Hudson had only been in Hornby’s “care” for two weeks and he looked like he had been starved for a month. I expected him to want to eat something before we boarded our flight, but he didn’t want anything other than water. He also wasn’t as loud as he usually is. He was distant and withdrawn, like me.
“That was really two weeks, man?” Hudson asked.
“That was really two weeks,” I said. “Are you starting to remember anything?”
He shook his head. “Faintly. Just … flashes. Moments. That intern, Miranda, shows up. I remember …” He looked down at his boots. “Nothing. I don’t remember anything, man.”
If he really doesn’t remember anything, I’m jealous. I wish I could forget what happened on Gateway. Instead, it keeps coming back when it isn’t wanted. On the flight back to Australia, I had a flashback when one of the attendants showed us the respirators that will drop down in case of an emergency. Instead of listening like a normal person, I retreated into my own head and saw myself having one of those damn things put on my face. Hudson said he noticed I was staring without blinking, looking like I wasn’t even there.
I wasn’t there, Hudson. I really wasn’t. I was somewhere I didn’t want to be. I was in my own personal hell, dying and being revived over and over while doctors screamed at each other and slammed defibrillators on my chest. Over and over. All the while, I couldn’t move and couldn’t breathe. There was intense pain every time the paddles hit me. I wasn’t actually experiencing that, though. So why did it feel so real?

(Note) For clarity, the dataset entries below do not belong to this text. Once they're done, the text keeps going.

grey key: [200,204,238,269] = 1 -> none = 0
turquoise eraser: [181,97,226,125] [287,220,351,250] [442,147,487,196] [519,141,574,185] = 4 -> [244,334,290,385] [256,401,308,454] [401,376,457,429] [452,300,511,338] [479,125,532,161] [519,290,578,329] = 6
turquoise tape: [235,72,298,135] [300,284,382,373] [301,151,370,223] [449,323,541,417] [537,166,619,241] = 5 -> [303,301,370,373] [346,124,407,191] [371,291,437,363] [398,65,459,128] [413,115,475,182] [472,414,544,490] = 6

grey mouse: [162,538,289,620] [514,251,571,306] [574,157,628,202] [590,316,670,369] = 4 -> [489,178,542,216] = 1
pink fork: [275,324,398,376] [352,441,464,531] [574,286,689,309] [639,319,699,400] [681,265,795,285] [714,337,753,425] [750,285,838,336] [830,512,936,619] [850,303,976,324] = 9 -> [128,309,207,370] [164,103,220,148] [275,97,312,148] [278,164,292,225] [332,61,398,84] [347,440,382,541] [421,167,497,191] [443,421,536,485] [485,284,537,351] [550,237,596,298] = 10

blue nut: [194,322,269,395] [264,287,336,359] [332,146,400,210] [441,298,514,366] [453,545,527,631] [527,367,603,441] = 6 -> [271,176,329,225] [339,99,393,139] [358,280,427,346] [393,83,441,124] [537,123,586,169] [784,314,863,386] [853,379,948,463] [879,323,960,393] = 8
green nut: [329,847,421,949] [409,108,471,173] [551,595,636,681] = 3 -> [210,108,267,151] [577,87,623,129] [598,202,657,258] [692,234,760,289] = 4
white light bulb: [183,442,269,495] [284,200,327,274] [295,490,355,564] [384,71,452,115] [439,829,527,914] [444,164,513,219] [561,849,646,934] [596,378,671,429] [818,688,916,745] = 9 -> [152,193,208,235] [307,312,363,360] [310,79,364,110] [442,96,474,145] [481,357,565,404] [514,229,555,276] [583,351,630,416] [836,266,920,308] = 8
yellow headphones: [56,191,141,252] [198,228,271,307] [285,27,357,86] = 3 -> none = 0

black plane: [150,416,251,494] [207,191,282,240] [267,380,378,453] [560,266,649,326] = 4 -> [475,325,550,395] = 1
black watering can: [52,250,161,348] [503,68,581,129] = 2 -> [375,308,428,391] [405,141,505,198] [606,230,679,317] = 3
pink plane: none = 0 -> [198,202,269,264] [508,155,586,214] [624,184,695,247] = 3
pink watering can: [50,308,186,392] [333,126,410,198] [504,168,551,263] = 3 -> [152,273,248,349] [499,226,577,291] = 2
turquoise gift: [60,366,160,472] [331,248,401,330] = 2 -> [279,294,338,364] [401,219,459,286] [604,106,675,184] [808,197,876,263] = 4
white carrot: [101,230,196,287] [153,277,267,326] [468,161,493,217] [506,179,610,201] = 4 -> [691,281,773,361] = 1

When I came out of it, I faced the window, my arms folded over my chest, watching clouds go by. I tried not to think about what I just went through, or what I went through during the whole trip. Things were going to be different. A lot more different, and probably frightening. I had to hide this for the next four years, and I don’t know if I can. I hope I can, because the alternative is going back to prison for being a liability.
“You okay, Drake?” Hudson asked. “You weren’t looking too good a minute ago.”
“I’m fine,” I said. “Just thinking.”
“About none of your business.”
Hudson put his hand on my shoulder. “Okay, man. Just trying to help.”
I wasn’t sure how to respond to that. I don’t know if I can trust him. Given his loudness and tendency to get drunk, I wouldn’t be surprised if he just blurted out my problems in the middle of a crowded bar, with every single Marine in in the unit listening.
He’s lucky to not remember what happened in Hornby’s lab. When we got back to base, everyone was happy to see him, and he was happy to see them. I didn’t really get the same greeting. Vasquez never greets me excitedly for obvious reasons. She’s not really an excitable person anyway. I was glad to see her, but I didn’t know how to explain what happened the last several weeks. I mean, I already know I have to tell her what’s wrong, but do I tell her I nearly jumped out a window or wanted to give myself up to Hornby’s experiments? I don’t know.
During evening chow, Vasquez put her hand on my knee, and that reminded me of why I didn’t kill myself. Her. She loves me, and I love her. I don’t want to imagine her reaction. I can’t. I have to push through this for her. My thoughts were interrupted by Dietrich complaining that Hudson was being disgusting by putting mustard on a cheesesteak, followed by Spunkmeyer muttering about cheesesteaks being the only good thing Philadelphia has to offer. Just normal mealtime conversations, which I was glad to be witnessing again. Everyone else might be getting back to normal, but I know I wasn’t, and I probably never will.